Sara Stewart

Sara Stewart

Movies

‘Little Joe’ movie review: Striking visuals but unsettling soundtrack

Bioengineering that makes people happier: What could possibly go wrong? That’s the cynical, topical theme of the sci-fi indie “Little Joe.” Not since the field of poppies in “The Wizard of Oz” has a scarlet flower wielded so much beautiful menace. Emily Beecham (AMC’s “Into the Badlands”) stars as Alice, a botanist and single mother who names her creation after her son (Kit Connor). Ben Whishaw (“A Very English Scandal”) co-stars as her smitten assistant, one of the first to inhale the plant’s pollen and begin to subtly change.

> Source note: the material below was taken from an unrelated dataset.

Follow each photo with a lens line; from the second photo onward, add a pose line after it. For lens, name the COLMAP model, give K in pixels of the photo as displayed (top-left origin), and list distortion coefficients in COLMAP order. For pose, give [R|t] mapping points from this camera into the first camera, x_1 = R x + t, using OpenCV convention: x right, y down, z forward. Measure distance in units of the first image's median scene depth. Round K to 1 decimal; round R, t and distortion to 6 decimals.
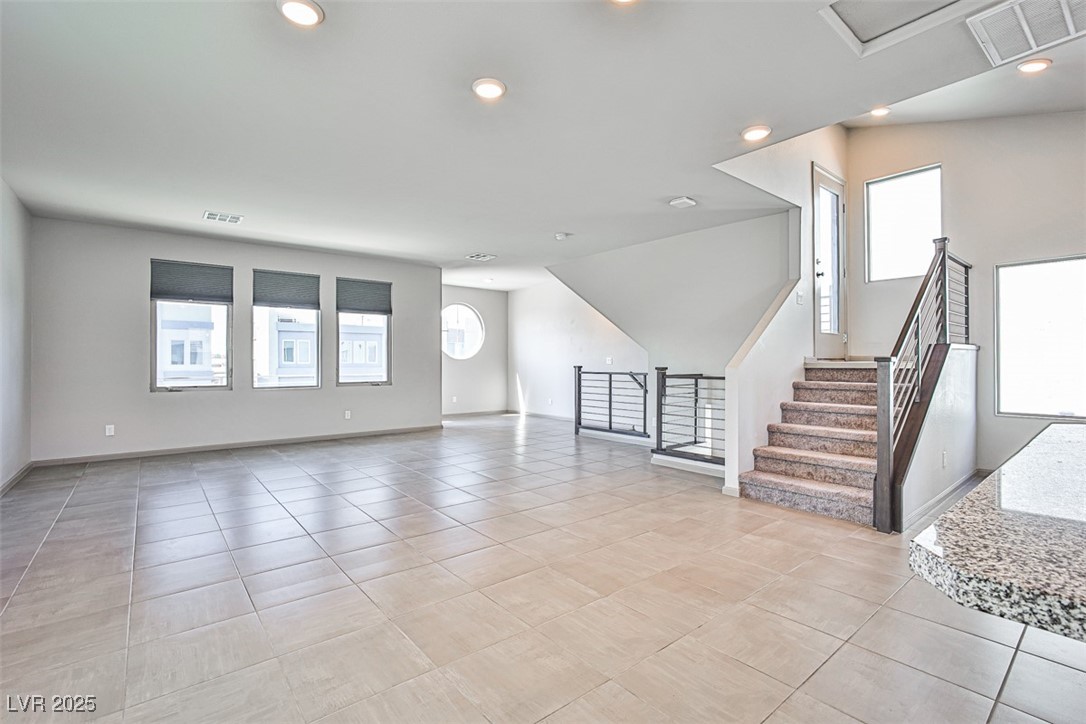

The subtlety, alas, keeps “Little Joe” from fully blossoming. The flower’s ability to make its victims blandly content and slavishly dedicated to the plant’s survival is so muted, it’s barely perceptible. But the point of the unfurling, mind-snatching effect is still chilling: In interviews, test subjects swear they feel better than ever, while their perplexed relatives insist they’re not the same people. It’s a glaring metaphor for the age of Big Pharma, and concurrent fears about the sacrifice of personality on the altar of emotional pain management.

Austrian writer/director Jessica Hausner (“Amour Fou”) has created a striking piece of work. With its austere white background dotted with red, the film’s central greenhouse lab resembles a Japanese cherry tree orchard, the visuals echoed in a woodwind-heavy score. But a high-pitched, electrical whine aggressively suffuses the soundtrack, too — and your feelings for this film may depend on how you tolerate that. The audio design of “Little Joe” is meant to be unsettling, but it may be for naught if audiences can hardly bear to sit through it.